Social service worker student Swynda Nichols balances school and family
Coming to Canada as an immigrant isn’t easy. Nor is being a single mother without support. Starting college over again after a long absence and as an immigrant is very difficult, but Swynda Nichols embraces challenges.
“I have overcome all of those,” said Nichols. “I still have my own challenges just like anyone else, but I have learned how to deal with it and I still want to push myself to move on to bigger and better things in life.”
Nichols’ life story is nothing less than inspirational. She is an active individual, a volunteer and a cheerful soul who can always be found helping others.
Nichols had been enrolled in the social service workers program in 2007 but took a break to take care of her child, returning to George Brown College (GBC) in 2014 to pursue the pre-community services and then the social service workers program.
Having been to school before, Nichols knew how to navigate her way within the school. But balancing her studying and taking care of her child in a city like Toronto was the real challenge for her.
“The hard part was balancing school and family and my son was pretty young at that time,” said Nichols. “So I had to decide who I am going to put first and I did put my child first and then came back in 2014 while figuring out if I could really handle college life all over again.”
Accepting the fact that parenting never came with a manual, Nichols has learned to draw power from being a mother. “I had to learn how to balance it and I do it everyday,” she said. “I had to get up and I am able to walk around and see myself in the mirror and see my son, that’s where I get my power from.”
Nichols said a career in social service work said has always been her passion.
She was accepted to the program but it brought a lot of emotional and physical challenges. She regards these challenges as a part of her emotional and personal growth.

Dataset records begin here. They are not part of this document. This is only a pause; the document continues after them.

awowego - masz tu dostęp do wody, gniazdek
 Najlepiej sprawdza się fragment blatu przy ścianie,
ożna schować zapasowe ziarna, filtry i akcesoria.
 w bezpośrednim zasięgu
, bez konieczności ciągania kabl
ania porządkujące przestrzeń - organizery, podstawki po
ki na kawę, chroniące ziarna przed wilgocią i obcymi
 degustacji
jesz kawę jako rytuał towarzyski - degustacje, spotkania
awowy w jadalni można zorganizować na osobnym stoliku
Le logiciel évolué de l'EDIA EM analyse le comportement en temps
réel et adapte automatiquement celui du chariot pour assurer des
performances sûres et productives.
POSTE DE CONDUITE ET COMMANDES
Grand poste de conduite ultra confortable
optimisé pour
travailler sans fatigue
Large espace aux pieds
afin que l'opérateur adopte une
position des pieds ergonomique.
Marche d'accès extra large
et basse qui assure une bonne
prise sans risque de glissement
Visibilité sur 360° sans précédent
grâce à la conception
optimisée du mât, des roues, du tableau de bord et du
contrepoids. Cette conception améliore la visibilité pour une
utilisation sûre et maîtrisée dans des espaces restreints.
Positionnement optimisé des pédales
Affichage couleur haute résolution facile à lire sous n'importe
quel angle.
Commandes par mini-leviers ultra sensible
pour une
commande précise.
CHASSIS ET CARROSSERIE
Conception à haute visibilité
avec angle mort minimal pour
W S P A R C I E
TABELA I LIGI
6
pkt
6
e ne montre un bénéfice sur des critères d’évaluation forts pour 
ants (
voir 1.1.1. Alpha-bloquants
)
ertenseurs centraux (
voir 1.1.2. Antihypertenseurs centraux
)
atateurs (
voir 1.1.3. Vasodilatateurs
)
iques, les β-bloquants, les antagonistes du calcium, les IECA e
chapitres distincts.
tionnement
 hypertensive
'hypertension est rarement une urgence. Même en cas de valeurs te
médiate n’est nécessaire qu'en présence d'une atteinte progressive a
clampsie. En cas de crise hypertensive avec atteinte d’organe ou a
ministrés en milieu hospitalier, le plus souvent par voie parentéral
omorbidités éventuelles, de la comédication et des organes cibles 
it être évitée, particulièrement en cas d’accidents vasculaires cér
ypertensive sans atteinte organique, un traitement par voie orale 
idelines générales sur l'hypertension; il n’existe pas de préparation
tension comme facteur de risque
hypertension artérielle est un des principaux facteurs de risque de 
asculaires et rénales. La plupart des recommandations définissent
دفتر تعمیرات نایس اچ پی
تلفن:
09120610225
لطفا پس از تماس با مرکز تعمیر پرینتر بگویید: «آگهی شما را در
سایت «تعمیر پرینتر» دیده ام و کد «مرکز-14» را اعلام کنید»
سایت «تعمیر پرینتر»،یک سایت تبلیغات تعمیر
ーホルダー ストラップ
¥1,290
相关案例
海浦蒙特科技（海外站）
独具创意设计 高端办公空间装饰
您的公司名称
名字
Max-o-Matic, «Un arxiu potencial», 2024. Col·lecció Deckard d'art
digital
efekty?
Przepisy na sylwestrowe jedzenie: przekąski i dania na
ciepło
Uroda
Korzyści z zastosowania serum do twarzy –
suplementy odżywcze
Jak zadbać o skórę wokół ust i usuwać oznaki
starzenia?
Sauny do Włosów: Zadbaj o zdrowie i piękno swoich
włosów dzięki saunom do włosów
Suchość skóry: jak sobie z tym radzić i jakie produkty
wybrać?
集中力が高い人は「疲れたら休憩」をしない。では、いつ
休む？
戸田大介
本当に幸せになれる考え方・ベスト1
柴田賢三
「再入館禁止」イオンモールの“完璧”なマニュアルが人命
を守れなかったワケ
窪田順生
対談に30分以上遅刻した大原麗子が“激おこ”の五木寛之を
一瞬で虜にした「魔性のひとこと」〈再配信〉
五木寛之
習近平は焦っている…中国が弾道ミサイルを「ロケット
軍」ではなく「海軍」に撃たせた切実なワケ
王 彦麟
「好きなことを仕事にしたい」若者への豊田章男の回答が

“I feel like in order for me to learn and to grow, I have to do things that are challenging. And it brings out the best in me.”
Nichols had the opportunity to go to Jamaica for international development work. “Getting to see a culture that is similar to yours but also different in many ways was really great experience for me.” Nichols immigrated to Canada from Saint Vincent and the Grenadines.
Her trip laid the foundation for her to start the Student International Development Club (SID) at George Brown. As a part of their mini-initiative, SID also organized Black History Month events in collaboration with the Student Association (SA) and other organizations at GBC. The SA funds the publication of The Dialog.
Nichols is currently working on a project at her son’s school, Charles E Webster Junior, which aims to support children with learning differences. “I live in a marginalized community which is predominantly black and a lot of children suffer from learning differences,” Nichols said. “I just want to bring to light the negative stereotypes of what learning differences are and all the different learning differences that different children have.”
While Nichols has faced many challenges, the biggest for her was coming to Canada as an immigrant and feeling the sense of not belonging, not understanding your rights and privileges and not understanding what you have access to.
“It is hard especially in the educational system where you need help and you go to one specific department and then you’re sent all over the college,” she said.
Her experience of navigating the school system as a new immigrant is part of what drove Nichols to work and volunteer at Peerconnect. “Being able to help students when they come to you for help, even though you are a student but even then realizing that you can also impact a student is a huge deal.”